**Source passage:**
####################

Plan the perfect garden with our interactive tool →

Hedges That Grow in the Shade

blossom and path image by Sheila Button from

Whether planted to create privacy or as an ornamental touch to the garden, hedges add depth and beauty to the landscape. But if your yard has large areas of full or partial shade, it is critical to select hedging plants that are suitable for low-light conditions. Fortunately, there are a number of evergreen plants that make excellent hedges for locations that are in full or partial shade.

Common Yew

The English or common yew is widely used for formal hedges and thrives in light conditions ranging from full sun to full shade. Although slow growing, Taxus baccata can be trained for hedges up to 25 feet high. The fine leaves form a dense, uniform foliage that is easily pruned into well defined shapes and requires little maintenance once established. The common yew is suitable for USDA plant hardiness zones 5 through 7.

Japanese Laurel

Japanese laurel (Aucuba japonica) is an attractive evergreen shrub that makes a colorful hedge. The Gold Dust variety sports yellow fringed and spotted leaves that will brighten dark areas beneath tree cover or on the north side of a building. Growing in USDA hardiness zones 6 to 10, Japanese laurel typically grows to 10 feet in height if left unpruned. Female plants display bright red berries in the fall, which further adds to the colorful nature of this plant.

####################

**Study material:**
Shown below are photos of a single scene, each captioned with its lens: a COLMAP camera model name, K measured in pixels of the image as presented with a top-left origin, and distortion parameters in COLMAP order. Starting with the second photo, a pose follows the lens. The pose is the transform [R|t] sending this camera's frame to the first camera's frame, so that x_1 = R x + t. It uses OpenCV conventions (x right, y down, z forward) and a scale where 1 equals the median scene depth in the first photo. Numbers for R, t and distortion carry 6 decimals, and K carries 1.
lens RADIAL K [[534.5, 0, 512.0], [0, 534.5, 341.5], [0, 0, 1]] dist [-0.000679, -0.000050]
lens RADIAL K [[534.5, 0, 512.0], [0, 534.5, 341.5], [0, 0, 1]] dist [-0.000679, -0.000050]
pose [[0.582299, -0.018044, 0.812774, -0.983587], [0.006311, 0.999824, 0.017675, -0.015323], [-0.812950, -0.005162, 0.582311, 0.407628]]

####################

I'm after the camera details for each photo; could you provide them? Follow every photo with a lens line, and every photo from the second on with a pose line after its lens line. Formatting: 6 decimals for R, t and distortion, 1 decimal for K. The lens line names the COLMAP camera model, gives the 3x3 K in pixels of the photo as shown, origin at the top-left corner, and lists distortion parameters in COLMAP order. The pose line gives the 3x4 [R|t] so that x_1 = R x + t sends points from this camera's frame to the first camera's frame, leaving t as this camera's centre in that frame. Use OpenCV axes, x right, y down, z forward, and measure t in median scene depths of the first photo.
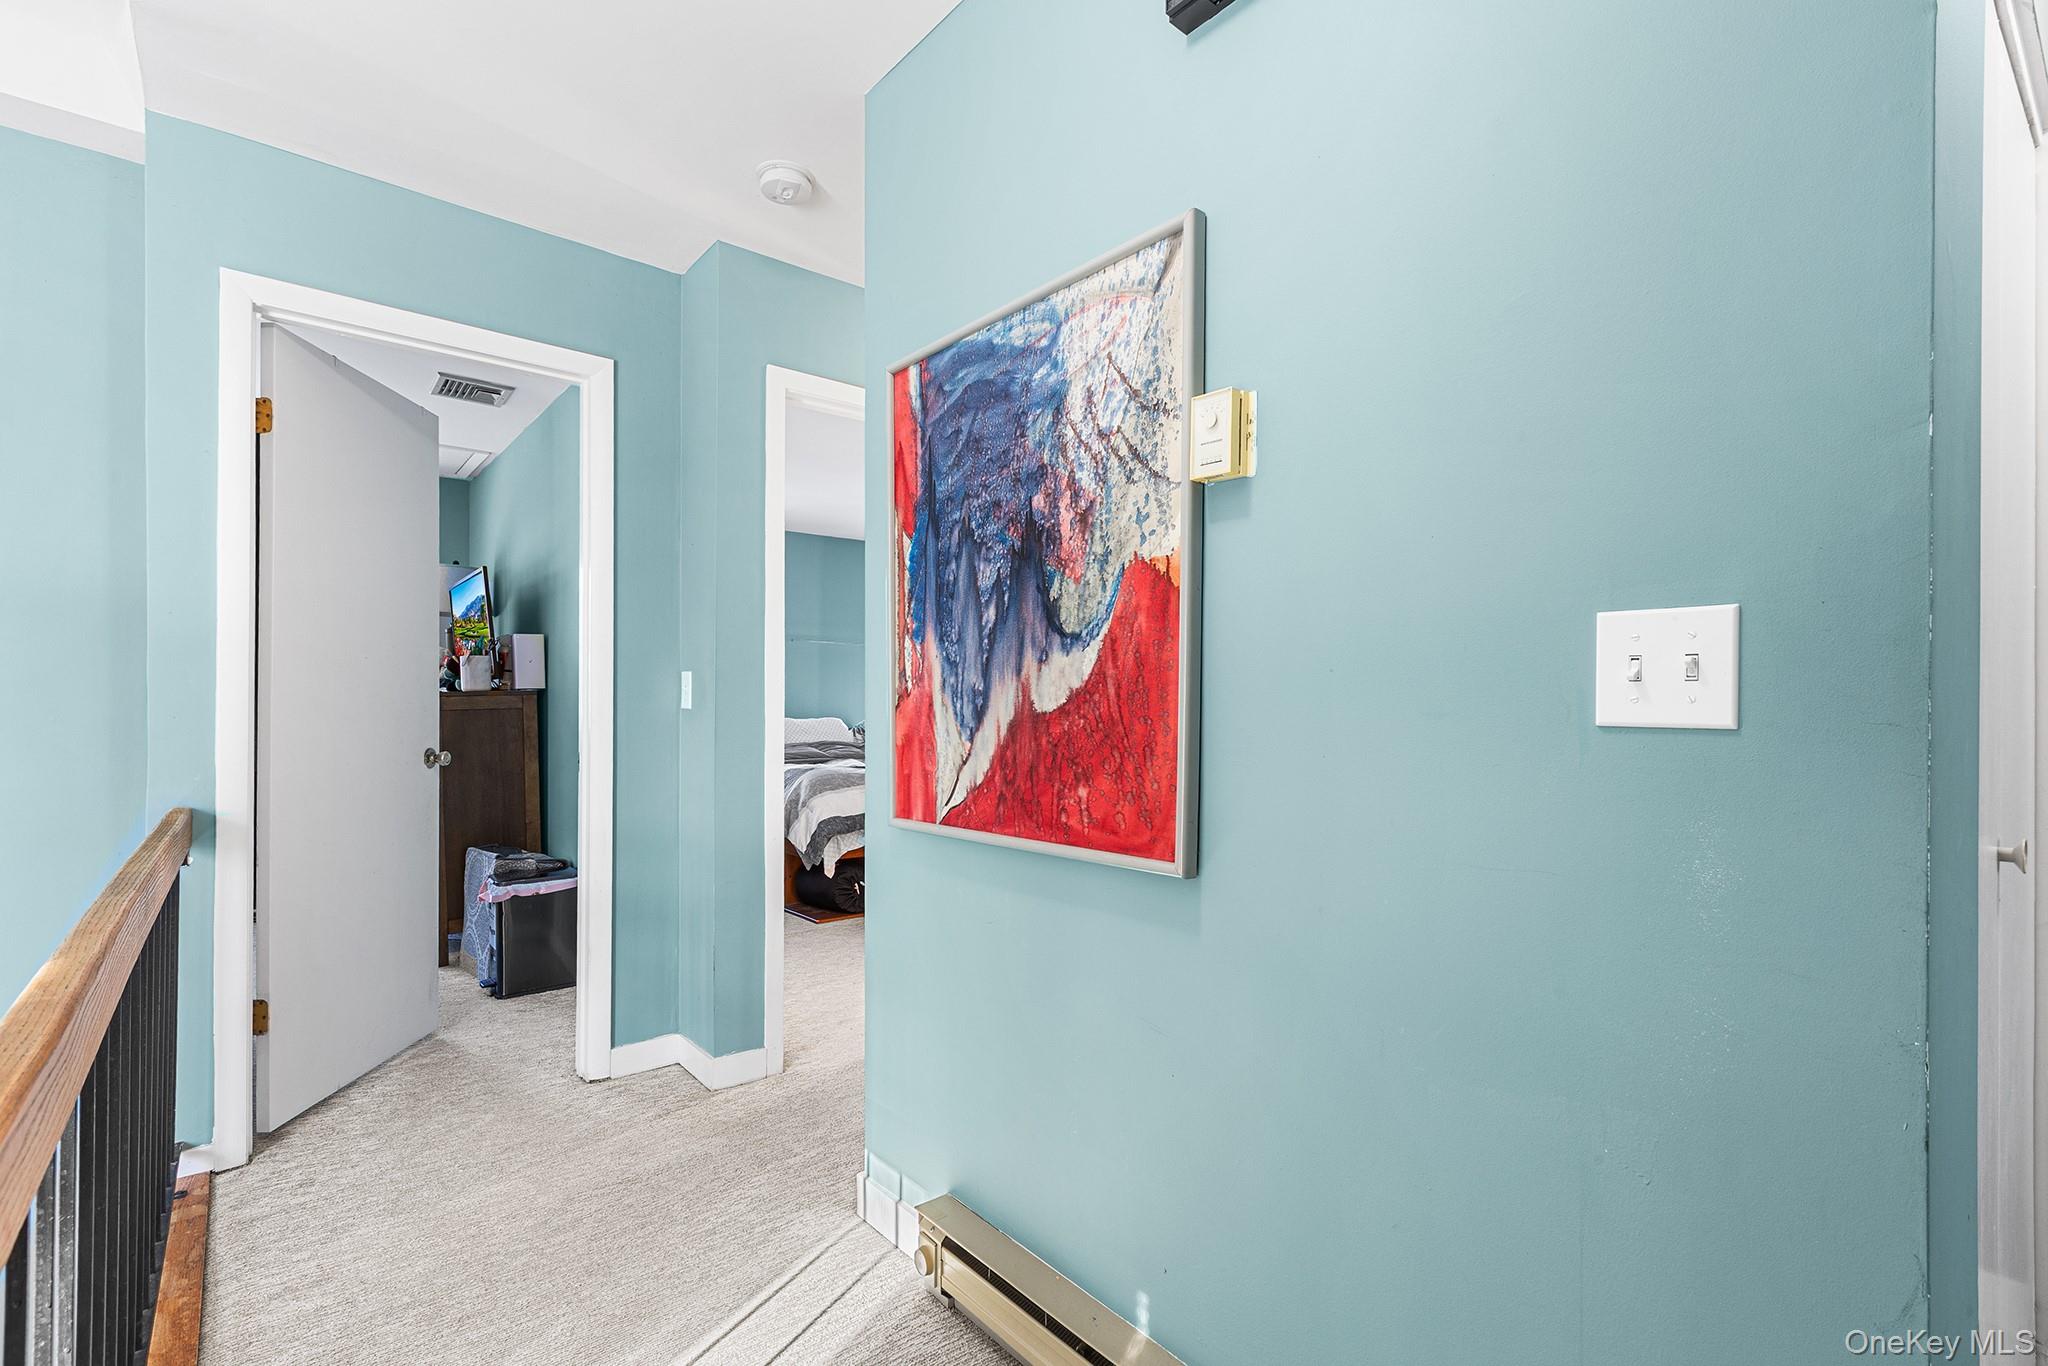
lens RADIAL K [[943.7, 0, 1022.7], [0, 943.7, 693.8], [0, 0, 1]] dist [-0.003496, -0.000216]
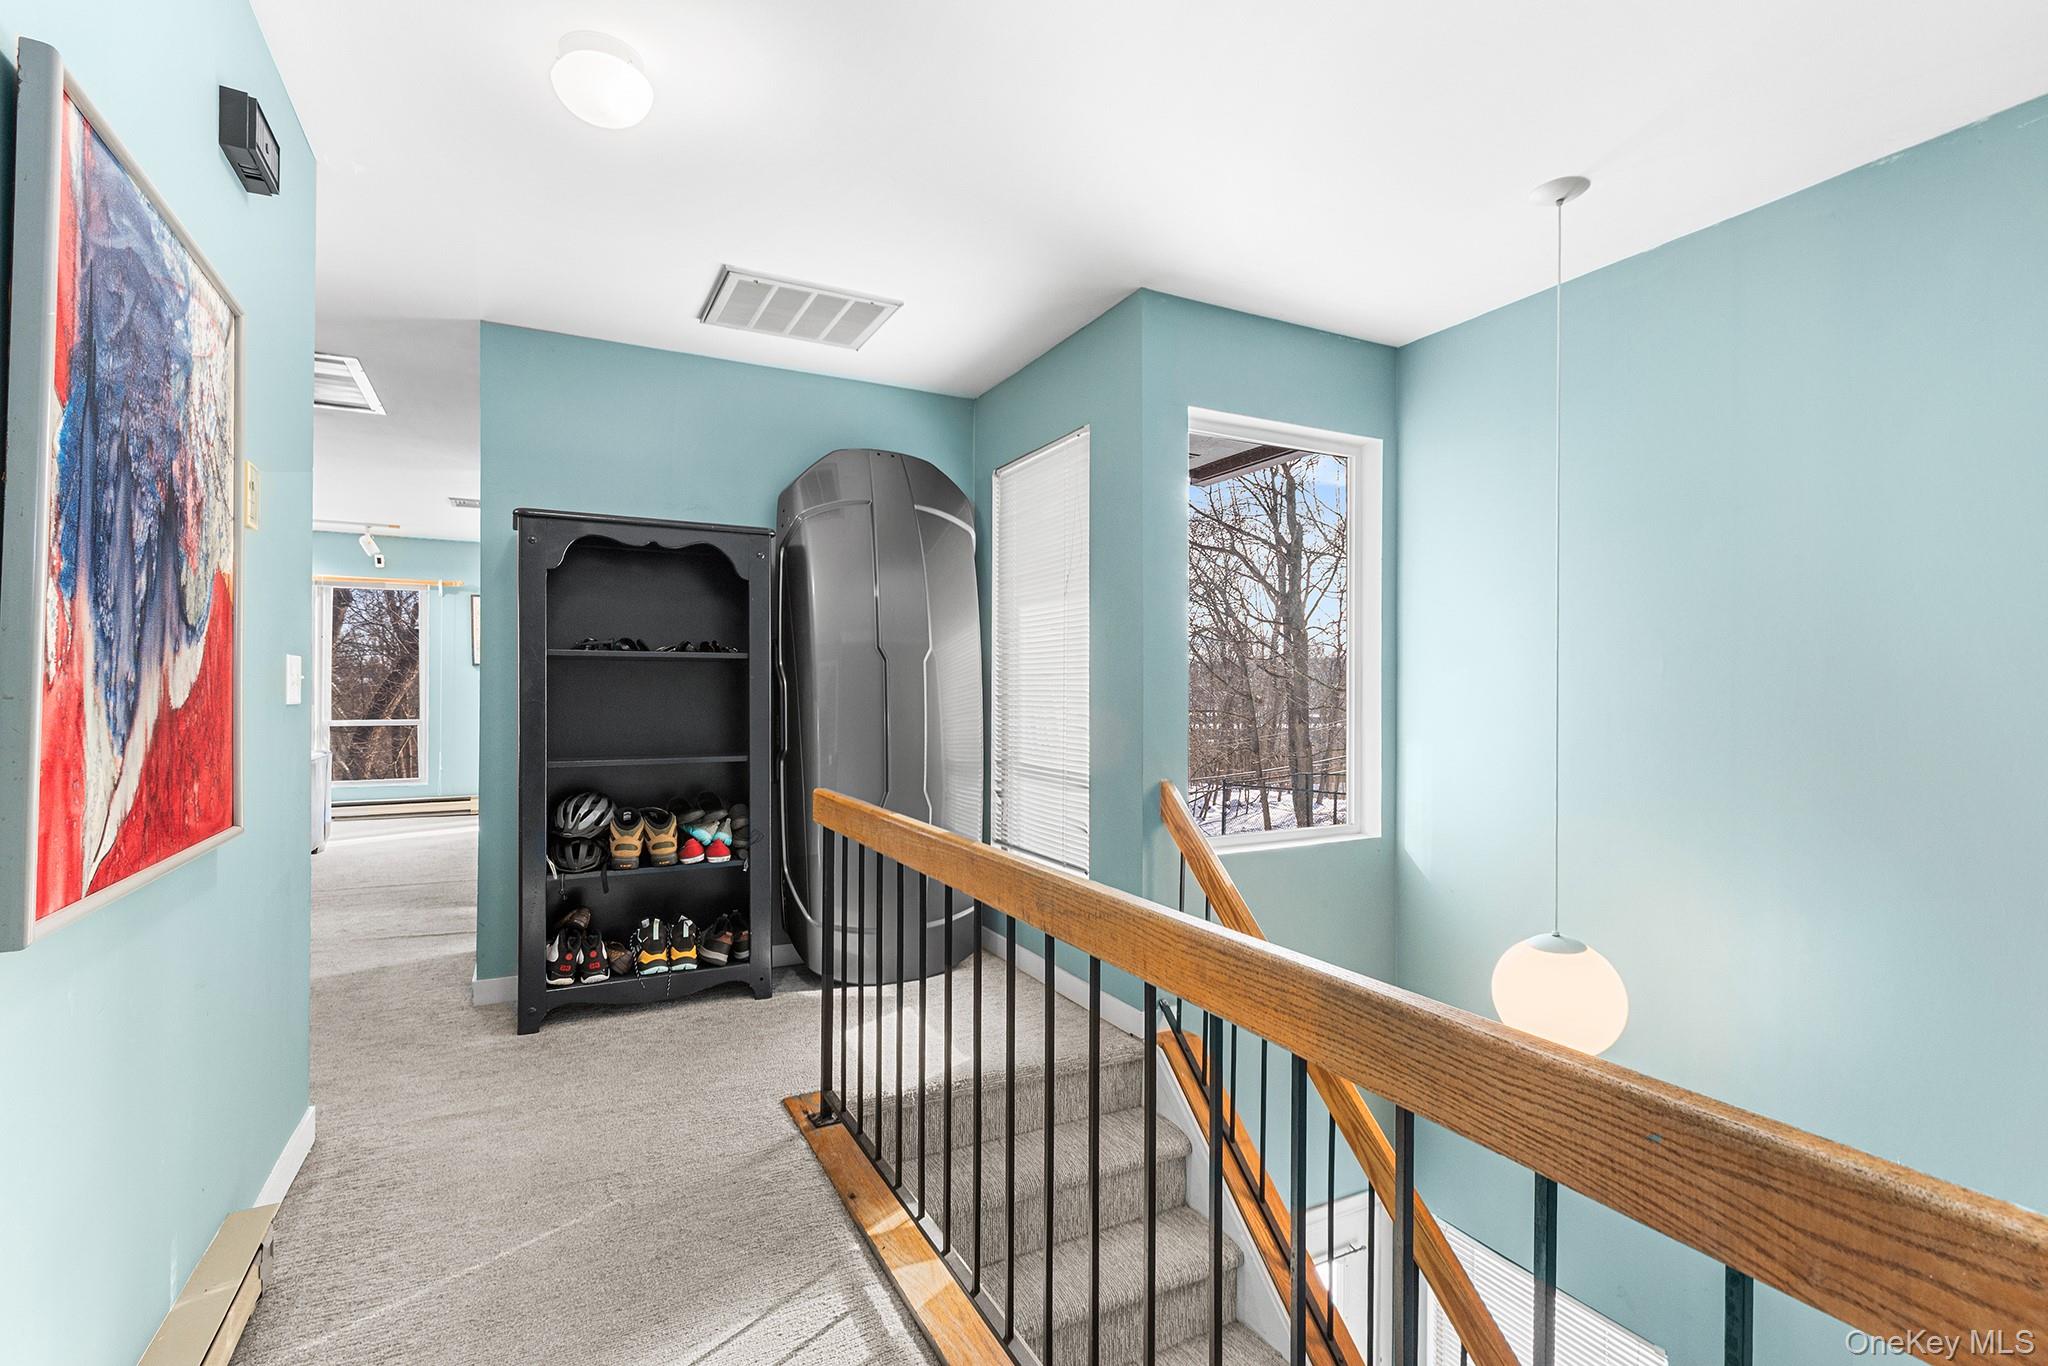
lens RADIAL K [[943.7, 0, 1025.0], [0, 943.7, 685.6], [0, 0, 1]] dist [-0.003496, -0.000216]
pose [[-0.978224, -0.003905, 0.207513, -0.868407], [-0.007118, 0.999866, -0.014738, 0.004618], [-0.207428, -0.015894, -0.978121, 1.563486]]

####################

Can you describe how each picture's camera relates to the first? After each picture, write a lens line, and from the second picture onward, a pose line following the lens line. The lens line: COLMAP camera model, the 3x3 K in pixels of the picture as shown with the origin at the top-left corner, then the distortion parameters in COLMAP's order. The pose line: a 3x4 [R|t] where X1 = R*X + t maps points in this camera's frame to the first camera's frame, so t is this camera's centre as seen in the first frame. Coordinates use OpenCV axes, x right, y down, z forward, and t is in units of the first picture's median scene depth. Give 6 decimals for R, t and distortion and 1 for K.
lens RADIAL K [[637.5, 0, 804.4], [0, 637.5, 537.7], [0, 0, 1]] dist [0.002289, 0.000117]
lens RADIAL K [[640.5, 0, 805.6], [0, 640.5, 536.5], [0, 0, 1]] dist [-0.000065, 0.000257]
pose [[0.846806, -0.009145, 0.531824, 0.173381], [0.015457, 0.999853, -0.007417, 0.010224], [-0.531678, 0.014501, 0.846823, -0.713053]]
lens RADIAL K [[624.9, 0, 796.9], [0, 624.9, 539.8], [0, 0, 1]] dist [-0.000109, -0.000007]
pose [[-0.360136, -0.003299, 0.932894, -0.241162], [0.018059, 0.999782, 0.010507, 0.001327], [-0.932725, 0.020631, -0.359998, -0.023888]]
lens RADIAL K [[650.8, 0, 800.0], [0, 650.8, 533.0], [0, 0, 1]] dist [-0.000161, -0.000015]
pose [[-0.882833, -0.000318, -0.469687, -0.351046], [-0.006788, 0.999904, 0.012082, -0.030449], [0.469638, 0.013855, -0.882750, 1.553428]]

####################

**Assignment:**
Reproduce the full text on hedges that grow in the shade, word for word, from its first line to its last.

**Exercise solution:**
Plan the perfect garden with our interactive tool →

Hedges That Grow in the Shade

blossom and path image by Sheila Button from

Whether planted to create privacy or as an ornamental touch to the garden, hedges add depth and beauty to the landscape. But if your yard has large areas of full or partial shade, it is critical to select hedging plants that are suitable for low-light conditions. Fortunately, there are a number of evergreen plants that make excellent hedges for locations that are in full or partial shade.

Common Yew

The English or common yew is widely used for formal hedges and thrives in light conditions ranging from full sun to full shade. Although slow growing, Taxus baccata can be trained for hedges up to 25 feet high. The fine leaves form a dense, uniform foliage that is easily pruned into well defined shapes and requires little maintenance once established. The common yew is suitable for USDA plant hardiness zones 5 through 7.

Japanese Laurel

Japanese laurel (Aucuba japonica) is an attractive evergreen shrub that makes a colorful hedge. The Gold Dust variety sports yellow fringed and spotted leaves that will brighten dark areas beneath tree cover or on the north side of a building. Growing in USDA hardiness zones 6 to 10, Japanese laurel typically grows to 10 feet in height if left unpruned. Female plants display bright red berries in the fall, which further adds to the colorful nature of this plant.